Но, если более философское мистическое течение русской мысли, даже в лице таких своих представителей, как Соловьев, ясно сознавших задачи философии и независимый характер ее, не смогло положить начала прочной философской традиции, то в еще большей степени то же можно сказать о позитивистическом течении русской мысли, относившемся к философии большей частью не только скептически, но прямо-таки нигилистически. Тут не только не было сознания автономии философии, но даже прямо провозглашалась необходимость подчинения ее иным, главным образом, этическим и политическим ценностям.

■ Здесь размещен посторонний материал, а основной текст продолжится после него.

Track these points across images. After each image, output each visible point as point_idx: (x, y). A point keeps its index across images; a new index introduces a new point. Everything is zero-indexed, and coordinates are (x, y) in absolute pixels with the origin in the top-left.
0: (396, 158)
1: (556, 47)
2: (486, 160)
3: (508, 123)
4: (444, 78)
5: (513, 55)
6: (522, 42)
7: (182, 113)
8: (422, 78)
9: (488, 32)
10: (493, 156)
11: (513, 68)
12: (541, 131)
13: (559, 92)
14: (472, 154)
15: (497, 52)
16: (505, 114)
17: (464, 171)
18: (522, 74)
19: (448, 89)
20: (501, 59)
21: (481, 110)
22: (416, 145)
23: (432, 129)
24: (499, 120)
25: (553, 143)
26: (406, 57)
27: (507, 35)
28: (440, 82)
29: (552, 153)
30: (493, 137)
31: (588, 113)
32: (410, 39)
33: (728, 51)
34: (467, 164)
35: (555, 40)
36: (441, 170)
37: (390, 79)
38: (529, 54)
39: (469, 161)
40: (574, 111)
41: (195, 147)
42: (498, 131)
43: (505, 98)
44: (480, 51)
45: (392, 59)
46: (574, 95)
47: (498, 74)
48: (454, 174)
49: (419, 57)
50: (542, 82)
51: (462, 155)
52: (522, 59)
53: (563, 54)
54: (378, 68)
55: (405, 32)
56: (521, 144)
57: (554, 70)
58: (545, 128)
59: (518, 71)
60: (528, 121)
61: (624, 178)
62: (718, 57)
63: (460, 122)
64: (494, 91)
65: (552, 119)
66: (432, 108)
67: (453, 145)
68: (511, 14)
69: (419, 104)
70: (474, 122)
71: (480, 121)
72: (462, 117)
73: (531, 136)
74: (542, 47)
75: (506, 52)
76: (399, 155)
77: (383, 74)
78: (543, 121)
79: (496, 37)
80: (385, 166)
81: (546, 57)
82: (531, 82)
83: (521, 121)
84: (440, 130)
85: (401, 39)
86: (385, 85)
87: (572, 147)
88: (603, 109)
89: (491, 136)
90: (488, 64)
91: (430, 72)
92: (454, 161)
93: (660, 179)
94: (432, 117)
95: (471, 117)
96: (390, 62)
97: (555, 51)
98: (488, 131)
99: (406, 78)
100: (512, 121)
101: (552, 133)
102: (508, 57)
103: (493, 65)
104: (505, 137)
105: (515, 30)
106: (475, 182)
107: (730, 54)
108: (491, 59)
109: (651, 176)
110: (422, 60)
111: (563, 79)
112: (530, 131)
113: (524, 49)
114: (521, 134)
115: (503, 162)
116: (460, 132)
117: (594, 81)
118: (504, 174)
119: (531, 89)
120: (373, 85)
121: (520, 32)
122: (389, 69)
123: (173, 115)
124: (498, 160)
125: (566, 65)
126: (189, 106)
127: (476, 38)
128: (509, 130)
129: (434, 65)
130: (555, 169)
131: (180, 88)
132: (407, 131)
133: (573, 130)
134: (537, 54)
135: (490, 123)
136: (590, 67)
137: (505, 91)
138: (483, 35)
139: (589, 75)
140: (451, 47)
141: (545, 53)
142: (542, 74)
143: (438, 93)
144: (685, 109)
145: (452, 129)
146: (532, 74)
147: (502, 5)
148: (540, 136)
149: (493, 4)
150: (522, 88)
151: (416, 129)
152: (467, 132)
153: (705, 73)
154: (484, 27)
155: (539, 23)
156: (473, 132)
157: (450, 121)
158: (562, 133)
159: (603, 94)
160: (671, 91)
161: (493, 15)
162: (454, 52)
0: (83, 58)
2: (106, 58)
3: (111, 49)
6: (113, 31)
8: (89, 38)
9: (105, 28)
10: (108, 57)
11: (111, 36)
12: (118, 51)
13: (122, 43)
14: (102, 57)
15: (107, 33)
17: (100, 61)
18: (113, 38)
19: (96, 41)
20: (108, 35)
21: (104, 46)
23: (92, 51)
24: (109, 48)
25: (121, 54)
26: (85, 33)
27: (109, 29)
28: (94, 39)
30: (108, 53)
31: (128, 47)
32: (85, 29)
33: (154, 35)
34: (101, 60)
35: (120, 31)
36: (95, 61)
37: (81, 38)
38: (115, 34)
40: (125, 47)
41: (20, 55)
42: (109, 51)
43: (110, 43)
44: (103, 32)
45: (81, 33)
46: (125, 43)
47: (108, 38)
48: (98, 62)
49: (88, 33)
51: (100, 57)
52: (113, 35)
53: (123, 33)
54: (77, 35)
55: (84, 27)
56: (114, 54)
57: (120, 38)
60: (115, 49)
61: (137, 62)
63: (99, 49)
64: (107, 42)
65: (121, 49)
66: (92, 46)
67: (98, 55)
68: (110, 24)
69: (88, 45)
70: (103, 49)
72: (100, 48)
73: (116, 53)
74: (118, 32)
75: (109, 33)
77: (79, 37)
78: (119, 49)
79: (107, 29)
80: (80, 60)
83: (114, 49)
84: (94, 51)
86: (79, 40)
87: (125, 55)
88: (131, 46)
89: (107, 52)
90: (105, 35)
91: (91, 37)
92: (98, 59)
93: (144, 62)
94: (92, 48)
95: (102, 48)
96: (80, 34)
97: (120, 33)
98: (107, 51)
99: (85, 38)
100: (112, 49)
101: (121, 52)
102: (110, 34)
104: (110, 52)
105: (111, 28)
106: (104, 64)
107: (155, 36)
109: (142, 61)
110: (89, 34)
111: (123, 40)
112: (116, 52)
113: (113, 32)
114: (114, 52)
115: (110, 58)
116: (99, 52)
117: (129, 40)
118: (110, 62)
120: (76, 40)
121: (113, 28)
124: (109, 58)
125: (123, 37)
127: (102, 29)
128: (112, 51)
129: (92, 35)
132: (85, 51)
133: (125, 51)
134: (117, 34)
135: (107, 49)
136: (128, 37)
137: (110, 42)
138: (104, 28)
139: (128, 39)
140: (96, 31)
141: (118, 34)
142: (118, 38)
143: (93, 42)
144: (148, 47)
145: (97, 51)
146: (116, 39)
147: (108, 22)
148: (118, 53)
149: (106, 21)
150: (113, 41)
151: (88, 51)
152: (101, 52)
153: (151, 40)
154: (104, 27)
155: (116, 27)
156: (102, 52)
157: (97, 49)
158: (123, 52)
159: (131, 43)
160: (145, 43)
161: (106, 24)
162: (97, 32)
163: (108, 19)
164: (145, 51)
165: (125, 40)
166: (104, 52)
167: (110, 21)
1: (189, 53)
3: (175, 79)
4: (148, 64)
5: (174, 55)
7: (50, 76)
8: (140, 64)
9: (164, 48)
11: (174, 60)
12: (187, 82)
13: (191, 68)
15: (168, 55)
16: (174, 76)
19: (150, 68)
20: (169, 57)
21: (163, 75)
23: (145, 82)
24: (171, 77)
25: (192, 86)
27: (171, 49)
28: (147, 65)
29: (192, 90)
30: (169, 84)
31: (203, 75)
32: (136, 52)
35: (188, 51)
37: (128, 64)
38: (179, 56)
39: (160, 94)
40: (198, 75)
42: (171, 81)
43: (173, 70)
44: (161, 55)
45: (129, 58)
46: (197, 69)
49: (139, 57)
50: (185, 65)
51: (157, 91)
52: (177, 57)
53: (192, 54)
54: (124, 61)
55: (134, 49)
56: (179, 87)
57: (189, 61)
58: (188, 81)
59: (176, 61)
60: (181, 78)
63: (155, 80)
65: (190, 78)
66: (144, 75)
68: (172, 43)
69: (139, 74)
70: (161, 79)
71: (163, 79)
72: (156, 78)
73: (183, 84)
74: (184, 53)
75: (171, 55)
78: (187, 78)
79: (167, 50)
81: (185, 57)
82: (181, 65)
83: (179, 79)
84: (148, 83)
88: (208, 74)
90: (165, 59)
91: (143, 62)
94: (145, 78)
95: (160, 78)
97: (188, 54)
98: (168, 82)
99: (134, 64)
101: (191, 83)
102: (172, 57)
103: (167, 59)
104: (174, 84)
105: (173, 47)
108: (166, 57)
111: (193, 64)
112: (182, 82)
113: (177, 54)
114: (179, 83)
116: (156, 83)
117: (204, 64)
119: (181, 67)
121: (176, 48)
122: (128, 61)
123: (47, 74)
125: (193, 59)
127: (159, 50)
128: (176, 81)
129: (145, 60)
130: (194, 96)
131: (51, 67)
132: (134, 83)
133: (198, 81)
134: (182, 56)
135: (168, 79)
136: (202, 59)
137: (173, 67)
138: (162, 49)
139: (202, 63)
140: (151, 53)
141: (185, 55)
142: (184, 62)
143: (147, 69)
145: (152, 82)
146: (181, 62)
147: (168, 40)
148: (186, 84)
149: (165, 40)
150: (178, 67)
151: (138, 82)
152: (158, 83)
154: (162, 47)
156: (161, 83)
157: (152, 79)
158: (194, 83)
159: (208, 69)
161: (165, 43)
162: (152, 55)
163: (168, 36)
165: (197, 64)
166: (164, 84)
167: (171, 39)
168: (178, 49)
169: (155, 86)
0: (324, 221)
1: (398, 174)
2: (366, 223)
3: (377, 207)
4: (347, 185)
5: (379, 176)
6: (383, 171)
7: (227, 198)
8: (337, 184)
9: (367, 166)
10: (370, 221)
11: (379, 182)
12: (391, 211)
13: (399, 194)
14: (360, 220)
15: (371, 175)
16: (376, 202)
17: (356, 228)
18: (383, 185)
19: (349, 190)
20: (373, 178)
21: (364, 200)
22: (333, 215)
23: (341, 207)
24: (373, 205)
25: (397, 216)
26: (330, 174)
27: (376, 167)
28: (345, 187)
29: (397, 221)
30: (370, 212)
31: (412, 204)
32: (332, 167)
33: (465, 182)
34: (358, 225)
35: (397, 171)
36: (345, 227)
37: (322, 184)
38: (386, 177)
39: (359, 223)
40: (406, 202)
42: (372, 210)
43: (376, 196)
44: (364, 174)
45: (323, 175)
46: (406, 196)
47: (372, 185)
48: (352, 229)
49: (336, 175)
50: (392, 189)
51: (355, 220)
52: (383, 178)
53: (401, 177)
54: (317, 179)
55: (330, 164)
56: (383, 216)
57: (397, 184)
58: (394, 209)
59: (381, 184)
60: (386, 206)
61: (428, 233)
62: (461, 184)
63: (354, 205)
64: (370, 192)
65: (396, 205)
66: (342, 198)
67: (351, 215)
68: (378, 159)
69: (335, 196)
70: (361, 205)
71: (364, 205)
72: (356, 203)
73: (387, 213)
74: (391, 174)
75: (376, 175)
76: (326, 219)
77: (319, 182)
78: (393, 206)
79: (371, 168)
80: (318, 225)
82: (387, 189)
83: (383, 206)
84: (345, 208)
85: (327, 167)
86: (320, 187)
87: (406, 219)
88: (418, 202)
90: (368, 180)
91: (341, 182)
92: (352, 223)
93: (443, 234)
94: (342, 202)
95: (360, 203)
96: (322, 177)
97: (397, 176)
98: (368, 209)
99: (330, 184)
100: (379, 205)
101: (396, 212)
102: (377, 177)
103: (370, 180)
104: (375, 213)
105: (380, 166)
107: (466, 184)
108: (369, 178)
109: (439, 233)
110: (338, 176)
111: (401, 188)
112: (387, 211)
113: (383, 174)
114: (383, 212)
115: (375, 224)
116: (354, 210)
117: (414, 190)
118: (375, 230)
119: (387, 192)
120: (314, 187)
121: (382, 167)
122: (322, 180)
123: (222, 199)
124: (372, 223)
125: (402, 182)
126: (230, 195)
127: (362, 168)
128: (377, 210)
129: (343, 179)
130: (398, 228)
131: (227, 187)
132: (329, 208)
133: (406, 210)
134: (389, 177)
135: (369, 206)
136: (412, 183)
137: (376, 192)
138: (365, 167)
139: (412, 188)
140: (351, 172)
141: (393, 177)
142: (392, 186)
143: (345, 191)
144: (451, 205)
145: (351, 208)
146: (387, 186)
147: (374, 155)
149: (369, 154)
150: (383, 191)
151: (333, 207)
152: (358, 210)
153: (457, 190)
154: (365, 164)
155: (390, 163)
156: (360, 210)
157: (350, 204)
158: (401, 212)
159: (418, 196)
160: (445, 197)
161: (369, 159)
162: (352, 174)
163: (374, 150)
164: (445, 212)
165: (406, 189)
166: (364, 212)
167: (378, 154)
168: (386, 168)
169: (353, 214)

Правда, требования эти почти всегда облекались в форму научных истин, так что могло казаться, что лишь чистое знание являлось единственною целью наших позитивистов. Но это формальное признание автономной мысли только прикрывало еще больше полное порабощение ее. Под знаком этого признания от философии требовали не только служения иным ценностям, но и теоретического оправдания чужого господства. Основное противоречие русской мысли — противоречие сознаваемой цели и подсознательного тяготения, — породившее у наших мистиков полную невозможность прийти к зрячему синтезу, воскресало таким образом в противоположном лагере в противоречии провозглашавшегося абсолютного господства разума и фактического пленения его посторонними истине мотивами. Пытавшийся примирить это противоречие Михайловский своим понятием двуединой правды только закрепил его. Основному противоречию нашего позитивизма он только придал рациональную формулировку, аналогичную той, в которой Владимир Соловьев рационально закрепил основное противоречие нашего мистического течения. Быть может, эта смена односторонних направлений, в которых каждое притязало на исключительное господство, имела не с философской, а с общекультурной точки зрения большой внутренний смысл и нередко приносила благие результаты. С каждым новым направлением выдвигался какой-нибудь новый элемент культуры, который, встречая обыкновенно на девственной почве нашей безусловное сопротивление и непонимание, дорастал, однако, в этой борьбе до полного своего значения и более или менее общего признания. Но какой бы смысл ни имело это непостоянство направлений и легкость забвения в иных отношениях, для философии с ее с стремлением к полному синтезу такая смена господствующих направлений могла всегда означать только постоянное рабство при вечной смене рабов и владык: кроме самих себя, т.е. представленных ими культурных мотивов, направления эти ничего ценного в философском отношении дать не могли. Философски они оставались бесплодными.
Современный культурный распад означает не столько сознание неправильности требований, предъявляемых к философии со стороны разных направлений и нарушающих ее автономию, сколько отсутствие какого бы то ни было ясного и глубокого направления. Но в этой пустоте наличностей чувствуется наличность каких-то возможностей. Наше время снова волнуется жаждою синтеза. Это великая надежда наша, но это и грозящая нам опасность. Острее чем когда-либо надо нам помнить, что на страже русского синтеза раз навсегда поставлен темною волей судьбы темный и иррациональный хаос. Надо помнить, что за поспешным приятием скороспелого синтеза неминуемо последует, а отчасти уже и последовало, еще большее разочарование в философии, в науке и вообще в бесконечном значении какой бы то ни было культурной деятельности. Смутную, но, несомненно, подлинную потребность в синтезе и системе, столь живо ощущаемую ныне всеми, нам надо заботливо направить по могучему и широкому руслу мировой культуры. Философия как рациональное знание, ведущее к научному доступному единству, может и должна сыграть в этом отношении далеко не последнюю роль. Но для этого прежде всего необходимо сознать культурное и освобождающее значение ее.